- [TASK DIRECTIONS]: Continue the post about building a 4x4x4 LED cube with an Arduino UNO, picking up after its last sentence and keeping its first-person voice.

Wednesday, 12 August 2015

4x4x4 LED Cube

One funny thing to do which uses all 20 pins of an Arduino UNO and a bunch of LEDs is an LED cube. I found it on Instructables and thought it would be a good value addition to my new workplace. I had just quit IISc and was about to join MathWorks in about a week's time then. So, went and bought 70 blue LEDs and spent 2 days wiring them up in layers of 16 LEDs each. Each layer has a common ground.

And there are 4 layers. So, 16 pins are used to index amongst the LEDs in one layer and 4 pins to index the layers themselves. The result is a cube, which needed persistence of vision to index LEDs which have both different layers and different columns within the layers. This requires a bit lesser amount of coding as compared to the 12 pin solution, which requires PoV to make anything glow.

- [SOURCE INFORMATION]:
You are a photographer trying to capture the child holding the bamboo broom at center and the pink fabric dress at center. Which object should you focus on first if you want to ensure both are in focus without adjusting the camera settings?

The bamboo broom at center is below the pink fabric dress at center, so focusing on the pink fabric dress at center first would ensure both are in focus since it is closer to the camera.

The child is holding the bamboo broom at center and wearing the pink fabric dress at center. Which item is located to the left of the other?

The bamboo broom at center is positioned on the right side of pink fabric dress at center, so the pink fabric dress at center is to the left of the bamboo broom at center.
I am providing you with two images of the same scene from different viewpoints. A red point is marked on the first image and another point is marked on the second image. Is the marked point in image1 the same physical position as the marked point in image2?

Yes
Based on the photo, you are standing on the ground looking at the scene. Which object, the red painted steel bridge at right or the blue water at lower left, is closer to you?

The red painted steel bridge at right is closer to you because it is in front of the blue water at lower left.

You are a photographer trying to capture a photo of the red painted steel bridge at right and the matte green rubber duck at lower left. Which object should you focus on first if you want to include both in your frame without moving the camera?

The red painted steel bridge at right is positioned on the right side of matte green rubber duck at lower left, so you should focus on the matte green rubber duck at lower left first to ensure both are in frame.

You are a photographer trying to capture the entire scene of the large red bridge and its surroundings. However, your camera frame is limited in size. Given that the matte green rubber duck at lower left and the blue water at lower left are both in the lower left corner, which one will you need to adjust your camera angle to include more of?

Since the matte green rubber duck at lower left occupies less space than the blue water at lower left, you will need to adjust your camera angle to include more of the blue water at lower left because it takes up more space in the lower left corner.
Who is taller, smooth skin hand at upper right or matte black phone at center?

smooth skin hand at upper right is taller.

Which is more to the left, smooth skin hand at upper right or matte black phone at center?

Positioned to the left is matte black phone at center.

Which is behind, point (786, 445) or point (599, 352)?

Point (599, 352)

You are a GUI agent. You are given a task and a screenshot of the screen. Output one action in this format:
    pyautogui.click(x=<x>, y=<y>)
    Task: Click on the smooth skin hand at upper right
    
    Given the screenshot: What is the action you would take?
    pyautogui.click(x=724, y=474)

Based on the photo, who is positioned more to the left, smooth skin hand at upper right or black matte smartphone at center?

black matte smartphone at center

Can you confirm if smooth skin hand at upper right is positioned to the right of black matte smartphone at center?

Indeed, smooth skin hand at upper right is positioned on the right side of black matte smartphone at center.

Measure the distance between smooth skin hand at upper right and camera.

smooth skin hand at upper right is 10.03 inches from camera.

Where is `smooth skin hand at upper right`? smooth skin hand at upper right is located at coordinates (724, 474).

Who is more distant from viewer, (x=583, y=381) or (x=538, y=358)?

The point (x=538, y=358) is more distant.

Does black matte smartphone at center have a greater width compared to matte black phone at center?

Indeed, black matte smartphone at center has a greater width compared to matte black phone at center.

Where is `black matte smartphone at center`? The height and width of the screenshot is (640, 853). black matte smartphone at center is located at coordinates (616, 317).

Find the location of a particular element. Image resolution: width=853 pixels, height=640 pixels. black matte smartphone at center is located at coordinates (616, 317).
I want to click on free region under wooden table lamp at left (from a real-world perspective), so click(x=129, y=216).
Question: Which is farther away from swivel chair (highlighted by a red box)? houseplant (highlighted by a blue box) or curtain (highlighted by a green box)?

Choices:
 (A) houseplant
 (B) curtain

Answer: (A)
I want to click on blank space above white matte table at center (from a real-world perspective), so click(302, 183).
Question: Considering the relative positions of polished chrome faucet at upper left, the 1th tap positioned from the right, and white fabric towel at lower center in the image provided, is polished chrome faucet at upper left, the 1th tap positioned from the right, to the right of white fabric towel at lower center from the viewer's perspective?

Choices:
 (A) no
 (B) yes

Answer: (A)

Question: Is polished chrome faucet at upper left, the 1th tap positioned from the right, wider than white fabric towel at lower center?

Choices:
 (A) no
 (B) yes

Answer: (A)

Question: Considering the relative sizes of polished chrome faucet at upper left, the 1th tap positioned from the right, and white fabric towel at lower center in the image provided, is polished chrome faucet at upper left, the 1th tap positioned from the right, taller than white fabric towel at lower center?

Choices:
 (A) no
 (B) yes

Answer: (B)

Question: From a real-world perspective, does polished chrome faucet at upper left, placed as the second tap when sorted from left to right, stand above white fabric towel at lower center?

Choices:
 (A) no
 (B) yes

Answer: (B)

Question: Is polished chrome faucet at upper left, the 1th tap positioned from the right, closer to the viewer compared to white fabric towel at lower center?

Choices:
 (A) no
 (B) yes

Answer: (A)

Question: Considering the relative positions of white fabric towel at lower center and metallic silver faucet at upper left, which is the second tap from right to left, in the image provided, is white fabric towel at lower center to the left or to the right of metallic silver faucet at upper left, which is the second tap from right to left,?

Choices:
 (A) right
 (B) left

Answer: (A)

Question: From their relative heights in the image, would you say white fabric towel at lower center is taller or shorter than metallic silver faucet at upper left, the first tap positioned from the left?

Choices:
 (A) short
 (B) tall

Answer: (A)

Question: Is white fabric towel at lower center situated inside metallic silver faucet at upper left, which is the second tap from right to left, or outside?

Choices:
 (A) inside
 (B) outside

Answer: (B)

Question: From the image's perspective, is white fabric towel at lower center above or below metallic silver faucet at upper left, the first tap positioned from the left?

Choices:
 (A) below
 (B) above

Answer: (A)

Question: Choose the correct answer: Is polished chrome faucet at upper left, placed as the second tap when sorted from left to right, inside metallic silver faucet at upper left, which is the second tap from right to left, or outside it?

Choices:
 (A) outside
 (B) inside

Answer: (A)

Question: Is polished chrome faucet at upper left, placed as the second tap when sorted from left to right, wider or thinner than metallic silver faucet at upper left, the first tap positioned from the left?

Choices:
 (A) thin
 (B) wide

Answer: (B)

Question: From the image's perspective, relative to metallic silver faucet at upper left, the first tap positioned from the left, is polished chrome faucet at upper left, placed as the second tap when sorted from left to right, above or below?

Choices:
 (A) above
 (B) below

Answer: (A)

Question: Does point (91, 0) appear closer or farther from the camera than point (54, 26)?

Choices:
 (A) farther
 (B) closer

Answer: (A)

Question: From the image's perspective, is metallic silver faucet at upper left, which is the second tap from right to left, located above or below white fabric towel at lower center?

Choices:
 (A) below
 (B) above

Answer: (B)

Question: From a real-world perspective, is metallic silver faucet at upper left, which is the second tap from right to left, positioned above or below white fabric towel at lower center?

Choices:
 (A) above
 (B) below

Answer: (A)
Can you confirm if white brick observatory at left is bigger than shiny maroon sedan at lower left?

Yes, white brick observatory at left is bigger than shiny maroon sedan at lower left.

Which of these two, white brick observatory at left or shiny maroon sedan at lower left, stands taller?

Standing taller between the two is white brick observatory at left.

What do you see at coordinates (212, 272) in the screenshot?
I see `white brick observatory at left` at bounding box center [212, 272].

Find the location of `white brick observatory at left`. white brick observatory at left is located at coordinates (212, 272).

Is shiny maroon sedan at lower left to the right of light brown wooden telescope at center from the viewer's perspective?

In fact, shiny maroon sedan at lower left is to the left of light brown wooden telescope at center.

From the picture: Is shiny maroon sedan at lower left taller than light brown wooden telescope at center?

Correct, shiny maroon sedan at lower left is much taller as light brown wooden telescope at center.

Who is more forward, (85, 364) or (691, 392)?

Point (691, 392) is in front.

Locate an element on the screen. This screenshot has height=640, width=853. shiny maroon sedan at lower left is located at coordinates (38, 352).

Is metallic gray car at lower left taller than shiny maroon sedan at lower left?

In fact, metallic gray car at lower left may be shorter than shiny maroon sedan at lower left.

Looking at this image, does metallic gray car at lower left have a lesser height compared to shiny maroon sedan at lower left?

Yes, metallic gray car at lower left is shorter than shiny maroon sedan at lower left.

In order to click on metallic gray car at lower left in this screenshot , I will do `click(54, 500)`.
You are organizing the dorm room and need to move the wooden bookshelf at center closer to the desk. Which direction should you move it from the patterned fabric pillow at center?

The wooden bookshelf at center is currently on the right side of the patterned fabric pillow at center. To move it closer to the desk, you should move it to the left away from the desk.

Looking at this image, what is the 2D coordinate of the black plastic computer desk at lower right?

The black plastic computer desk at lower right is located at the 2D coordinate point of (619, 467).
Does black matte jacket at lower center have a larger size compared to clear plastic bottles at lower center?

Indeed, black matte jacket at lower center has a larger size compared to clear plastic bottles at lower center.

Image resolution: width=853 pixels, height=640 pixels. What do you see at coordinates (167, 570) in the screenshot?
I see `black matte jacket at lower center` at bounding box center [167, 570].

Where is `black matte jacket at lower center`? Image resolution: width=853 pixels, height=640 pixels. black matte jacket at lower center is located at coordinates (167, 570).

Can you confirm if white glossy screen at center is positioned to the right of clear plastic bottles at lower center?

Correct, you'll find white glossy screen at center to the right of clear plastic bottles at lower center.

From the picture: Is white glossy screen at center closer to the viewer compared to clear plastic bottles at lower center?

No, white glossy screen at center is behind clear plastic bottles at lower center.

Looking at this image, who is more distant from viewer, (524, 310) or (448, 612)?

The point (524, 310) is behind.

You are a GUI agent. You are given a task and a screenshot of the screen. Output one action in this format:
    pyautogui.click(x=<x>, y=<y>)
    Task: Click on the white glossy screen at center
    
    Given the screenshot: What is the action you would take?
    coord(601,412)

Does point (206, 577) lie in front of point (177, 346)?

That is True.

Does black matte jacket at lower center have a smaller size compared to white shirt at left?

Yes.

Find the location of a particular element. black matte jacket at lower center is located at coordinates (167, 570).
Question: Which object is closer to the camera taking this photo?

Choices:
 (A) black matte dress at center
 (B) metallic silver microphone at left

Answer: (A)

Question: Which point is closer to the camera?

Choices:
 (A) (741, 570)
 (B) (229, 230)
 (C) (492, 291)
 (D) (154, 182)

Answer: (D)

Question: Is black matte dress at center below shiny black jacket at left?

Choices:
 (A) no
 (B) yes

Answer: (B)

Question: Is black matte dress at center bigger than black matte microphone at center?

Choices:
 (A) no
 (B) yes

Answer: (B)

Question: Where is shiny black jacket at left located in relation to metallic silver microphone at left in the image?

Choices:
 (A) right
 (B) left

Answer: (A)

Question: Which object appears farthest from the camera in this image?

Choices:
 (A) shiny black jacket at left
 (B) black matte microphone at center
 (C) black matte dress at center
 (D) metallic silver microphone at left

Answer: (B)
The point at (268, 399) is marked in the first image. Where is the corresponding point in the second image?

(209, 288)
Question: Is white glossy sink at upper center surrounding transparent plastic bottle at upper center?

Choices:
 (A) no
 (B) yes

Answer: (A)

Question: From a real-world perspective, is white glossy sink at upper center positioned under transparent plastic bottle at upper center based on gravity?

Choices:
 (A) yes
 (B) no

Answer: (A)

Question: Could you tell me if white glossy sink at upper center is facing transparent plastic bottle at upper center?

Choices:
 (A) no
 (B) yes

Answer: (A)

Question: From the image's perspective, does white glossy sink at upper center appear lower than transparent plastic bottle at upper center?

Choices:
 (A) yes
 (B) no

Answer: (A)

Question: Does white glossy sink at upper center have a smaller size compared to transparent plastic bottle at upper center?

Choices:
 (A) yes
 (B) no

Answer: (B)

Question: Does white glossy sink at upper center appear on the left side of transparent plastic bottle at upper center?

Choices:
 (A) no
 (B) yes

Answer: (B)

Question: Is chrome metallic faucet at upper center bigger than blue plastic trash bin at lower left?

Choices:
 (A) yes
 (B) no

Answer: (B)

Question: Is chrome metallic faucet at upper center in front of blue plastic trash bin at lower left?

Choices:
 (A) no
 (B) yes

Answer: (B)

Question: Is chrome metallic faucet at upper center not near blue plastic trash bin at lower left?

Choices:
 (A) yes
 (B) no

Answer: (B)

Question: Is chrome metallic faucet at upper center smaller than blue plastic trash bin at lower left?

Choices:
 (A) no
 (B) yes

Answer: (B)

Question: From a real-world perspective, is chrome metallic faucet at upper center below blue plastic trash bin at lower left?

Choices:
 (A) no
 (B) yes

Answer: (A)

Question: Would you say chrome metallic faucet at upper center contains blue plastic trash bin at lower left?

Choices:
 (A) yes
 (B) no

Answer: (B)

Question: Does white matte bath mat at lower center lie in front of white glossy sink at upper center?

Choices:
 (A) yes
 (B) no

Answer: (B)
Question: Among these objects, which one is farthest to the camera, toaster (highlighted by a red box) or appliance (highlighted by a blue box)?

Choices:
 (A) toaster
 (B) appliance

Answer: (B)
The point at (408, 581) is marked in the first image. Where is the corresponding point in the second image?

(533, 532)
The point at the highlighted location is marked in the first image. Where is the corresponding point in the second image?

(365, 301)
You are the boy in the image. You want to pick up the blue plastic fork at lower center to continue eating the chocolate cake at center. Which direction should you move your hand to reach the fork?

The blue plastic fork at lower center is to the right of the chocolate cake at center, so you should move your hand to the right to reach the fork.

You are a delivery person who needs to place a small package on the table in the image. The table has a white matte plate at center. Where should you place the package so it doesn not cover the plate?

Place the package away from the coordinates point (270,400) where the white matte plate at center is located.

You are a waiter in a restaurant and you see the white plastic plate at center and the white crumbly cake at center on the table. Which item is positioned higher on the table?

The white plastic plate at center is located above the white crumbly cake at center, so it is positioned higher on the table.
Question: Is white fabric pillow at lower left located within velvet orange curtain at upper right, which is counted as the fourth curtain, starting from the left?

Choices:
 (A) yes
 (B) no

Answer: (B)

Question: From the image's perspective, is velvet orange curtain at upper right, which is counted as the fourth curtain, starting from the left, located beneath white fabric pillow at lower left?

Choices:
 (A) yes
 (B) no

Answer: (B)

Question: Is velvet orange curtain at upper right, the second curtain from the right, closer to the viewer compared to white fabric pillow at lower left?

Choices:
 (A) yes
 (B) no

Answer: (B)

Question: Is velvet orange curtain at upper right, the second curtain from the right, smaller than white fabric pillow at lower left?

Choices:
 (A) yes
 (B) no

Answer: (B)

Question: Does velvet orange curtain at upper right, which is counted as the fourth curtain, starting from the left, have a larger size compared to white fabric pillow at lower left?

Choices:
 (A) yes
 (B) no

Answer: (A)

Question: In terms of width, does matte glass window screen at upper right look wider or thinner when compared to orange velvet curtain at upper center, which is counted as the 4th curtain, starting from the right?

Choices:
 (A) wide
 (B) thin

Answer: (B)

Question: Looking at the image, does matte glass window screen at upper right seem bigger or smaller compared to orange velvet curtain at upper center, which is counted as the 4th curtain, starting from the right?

- [RESPONSE AREA]:
I assembled the layers one on top of the other and soldered them all to a perf board. Hooked it all up to 20 berg connectors (male) and mounted it atop a clear plastic box. Inside the box is a cheap Arduino clone which handles the LED addressing. A cheap L293D motor driver breakout board handles the layer addressing as each layer would output much more current than what an Arduino can safely sink (as it sources from 16 pins of the Arduino). Below are a few images of the build along with a video. The code used in the video is from the Instructable http://www.instructables.com/id/LED-Cube-4x4x4/.









Incidentally, when I visited MathWorks head office at Natick, MA, in march, I found a much bigger version of the LED cube displaying the MATLAB logo at the entrance of the AH1 block.